Court Opinion

ID: 8263397
Source: CourtListenerOpinion
Date Created: 2022-10-16 15:57:48.031374+00
Date Added: 2024-06-11T16:43:15.337823
License: Public Domain

BLAND, P. J.
It is admitted by defendants all the way through their evidence, and the bill of sale shows ■on its face, that the defendants sold and the plaintiff bought apples that should grade as No. 1. All the barrels of apples stored in the refrigerator by defendants were marked “Lane & Lane” or “L. & L.,” and the evidence is that all the barrels received at Denison were marked in the same way and there is no evidence tending to prove, nor is it claimed, that the cold storage company shipped any apples to the Denison Bank, other than the identical apples stored with it by Lane & Lane, so that the only controverted questions of fact in the •case on the trial were whether or not the apples delivered came up to the grade sold and purchased, and whether or not they were purchased after inspection, or •on ah implied warranty as to grade.
The sale and delivery was at Springfield, and defendant’s contention is that they were fully inspected, at that point before the sale, and that the salé was not on a warranty as to quality or grade, but on inspection by *724the buyer of the goods before it purchased. We do not think that the evidence even tends to bear out this contention. Mazzei, according to the evidence most favorable to the defendants, did not inspect as much as ten per cent of the barrels, and the situation of the apples packed in barrels and the barrels piled in tiers one above another almost to the ceiling of the storage room and the time taken by Mazzei to make an inspection,, shows conclusively that he could not have inspected ten per cent of the barrels during the time which he took for inspection. Besides, the evidence of both Mazzei and W. C. Lane is, that, after Mazzei had inspected a number of the barrels, he expressed himself as pleased with the quality and size of the apples he had seen and asked W. C. Lane if all the apples would come up to the grade of those he inspected, and Lane assured him that they would and that every barrel would grade No. 1. On this assurance Mazzei then and there decided to take 2,000 barrels at a price then agreed upon.

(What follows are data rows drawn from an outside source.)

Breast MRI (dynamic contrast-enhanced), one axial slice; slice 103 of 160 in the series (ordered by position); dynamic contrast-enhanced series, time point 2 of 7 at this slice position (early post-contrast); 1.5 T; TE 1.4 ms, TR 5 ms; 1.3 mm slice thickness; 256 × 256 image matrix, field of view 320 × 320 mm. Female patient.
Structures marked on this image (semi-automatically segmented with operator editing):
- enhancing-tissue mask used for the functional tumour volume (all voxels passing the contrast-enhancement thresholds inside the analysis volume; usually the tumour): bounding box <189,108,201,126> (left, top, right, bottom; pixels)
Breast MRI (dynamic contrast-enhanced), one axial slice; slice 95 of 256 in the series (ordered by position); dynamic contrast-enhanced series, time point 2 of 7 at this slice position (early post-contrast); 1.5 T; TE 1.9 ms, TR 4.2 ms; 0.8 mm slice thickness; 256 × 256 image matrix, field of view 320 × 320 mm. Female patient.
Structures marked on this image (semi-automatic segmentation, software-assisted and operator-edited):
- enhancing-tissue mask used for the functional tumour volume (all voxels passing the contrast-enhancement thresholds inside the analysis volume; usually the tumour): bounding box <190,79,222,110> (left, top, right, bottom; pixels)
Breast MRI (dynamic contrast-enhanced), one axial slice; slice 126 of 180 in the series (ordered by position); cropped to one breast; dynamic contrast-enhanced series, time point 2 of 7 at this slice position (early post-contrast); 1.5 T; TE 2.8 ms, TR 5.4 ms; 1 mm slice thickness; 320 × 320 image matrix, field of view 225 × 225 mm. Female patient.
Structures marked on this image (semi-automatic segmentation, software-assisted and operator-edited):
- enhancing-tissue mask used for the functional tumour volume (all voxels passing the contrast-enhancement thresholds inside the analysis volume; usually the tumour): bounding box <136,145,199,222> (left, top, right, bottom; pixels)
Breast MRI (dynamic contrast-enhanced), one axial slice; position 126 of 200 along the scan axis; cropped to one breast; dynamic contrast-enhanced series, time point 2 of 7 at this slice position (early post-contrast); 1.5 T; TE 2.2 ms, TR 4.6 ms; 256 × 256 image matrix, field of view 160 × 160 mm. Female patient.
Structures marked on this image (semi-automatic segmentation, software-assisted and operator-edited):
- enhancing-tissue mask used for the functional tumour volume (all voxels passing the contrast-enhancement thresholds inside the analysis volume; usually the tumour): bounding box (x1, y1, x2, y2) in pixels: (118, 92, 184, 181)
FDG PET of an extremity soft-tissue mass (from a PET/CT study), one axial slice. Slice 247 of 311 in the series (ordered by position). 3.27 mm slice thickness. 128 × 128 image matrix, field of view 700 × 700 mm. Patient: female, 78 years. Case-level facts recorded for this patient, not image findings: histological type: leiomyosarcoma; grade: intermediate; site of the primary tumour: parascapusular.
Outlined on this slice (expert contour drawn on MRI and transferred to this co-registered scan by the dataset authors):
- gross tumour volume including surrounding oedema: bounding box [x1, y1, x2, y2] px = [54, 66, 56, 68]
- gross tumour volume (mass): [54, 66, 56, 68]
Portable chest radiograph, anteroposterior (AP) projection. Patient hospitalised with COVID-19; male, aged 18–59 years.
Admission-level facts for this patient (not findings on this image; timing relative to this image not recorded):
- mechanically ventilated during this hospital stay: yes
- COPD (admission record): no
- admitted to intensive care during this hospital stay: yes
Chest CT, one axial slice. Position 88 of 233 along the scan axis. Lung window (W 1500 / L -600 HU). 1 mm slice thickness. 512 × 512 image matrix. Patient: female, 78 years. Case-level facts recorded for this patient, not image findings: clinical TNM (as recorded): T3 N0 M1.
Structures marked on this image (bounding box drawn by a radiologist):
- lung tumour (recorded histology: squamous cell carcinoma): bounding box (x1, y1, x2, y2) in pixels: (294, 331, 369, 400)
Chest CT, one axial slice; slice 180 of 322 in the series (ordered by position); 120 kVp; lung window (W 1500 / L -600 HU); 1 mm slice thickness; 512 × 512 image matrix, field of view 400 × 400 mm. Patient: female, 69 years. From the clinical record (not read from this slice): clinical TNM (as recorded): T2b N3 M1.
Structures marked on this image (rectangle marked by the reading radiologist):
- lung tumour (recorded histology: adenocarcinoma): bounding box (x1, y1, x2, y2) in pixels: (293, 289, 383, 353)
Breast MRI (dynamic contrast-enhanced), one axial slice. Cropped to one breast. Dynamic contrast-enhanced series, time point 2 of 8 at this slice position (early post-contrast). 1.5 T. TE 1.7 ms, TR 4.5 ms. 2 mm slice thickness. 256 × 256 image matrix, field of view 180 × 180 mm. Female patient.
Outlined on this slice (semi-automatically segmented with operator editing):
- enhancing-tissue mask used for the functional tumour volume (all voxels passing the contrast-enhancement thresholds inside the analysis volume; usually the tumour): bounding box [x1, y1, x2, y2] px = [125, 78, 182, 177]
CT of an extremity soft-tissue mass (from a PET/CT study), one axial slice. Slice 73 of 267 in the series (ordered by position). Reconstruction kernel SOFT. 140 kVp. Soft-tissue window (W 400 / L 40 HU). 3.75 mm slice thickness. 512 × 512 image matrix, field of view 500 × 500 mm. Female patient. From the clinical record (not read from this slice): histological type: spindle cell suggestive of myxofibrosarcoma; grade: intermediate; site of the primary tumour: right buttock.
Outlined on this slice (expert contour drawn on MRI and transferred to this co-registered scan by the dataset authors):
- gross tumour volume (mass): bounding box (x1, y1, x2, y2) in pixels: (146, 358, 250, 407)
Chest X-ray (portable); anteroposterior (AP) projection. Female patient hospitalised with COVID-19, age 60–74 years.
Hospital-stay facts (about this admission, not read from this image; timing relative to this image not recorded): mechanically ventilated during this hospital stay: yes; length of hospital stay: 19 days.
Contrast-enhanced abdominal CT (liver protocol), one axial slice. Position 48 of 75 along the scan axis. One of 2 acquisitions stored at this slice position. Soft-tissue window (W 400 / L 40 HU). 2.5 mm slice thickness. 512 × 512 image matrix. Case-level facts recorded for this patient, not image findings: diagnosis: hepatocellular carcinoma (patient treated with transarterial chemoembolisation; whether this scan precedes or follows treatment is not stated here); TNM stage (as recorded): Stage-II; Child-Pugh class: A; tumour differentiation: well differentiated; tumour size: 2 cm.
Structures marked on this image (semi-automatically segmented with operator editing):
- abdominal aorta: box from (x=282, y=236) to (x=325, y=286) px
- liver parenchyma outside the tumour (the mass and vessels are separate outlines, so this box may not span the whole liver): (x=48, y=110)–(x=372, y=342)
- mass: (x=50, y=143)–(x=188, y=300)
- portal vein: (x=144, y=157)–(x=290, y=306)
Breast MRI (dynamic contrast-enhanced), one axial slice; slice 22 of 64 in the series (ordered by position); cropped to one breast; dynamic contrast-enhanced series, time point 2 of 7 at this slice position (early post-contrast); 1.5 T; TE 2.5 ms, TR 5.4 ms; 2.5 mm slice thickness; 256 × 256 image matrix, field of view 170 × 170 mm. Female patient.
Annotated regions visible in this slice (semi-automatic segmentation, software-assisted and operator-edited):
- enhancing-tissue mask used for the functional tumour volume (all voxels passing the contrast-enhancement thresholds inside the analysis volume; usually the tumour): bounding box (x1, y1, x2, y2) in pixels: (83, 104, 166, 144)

We think the evidence conclusively shows a sale by sample, carrying an implied warranty that the lot should correspond in size and grade to the sample (the barrels inspected). The evidence as to whether they did so correspond is very conflicting. The jury, however, on substantial evidence, found that they did not. This finding is conclusive here and the judgment should be, affirmed, unless error intervened in the giving or the refusing of instructions. It seems to us the instructions given by the court contained a clear, concise and correct exposition of the law of the case and cover every issue tendered by the pleadings that find any support in the evidence. It is, therefore, immaterial whether the refused instructions asked by defendant were correct or not. They got, in those given, all they were entitled to.
The judgment is affirmed.
Reyburn, J., concurs; Goode, J., not sitting.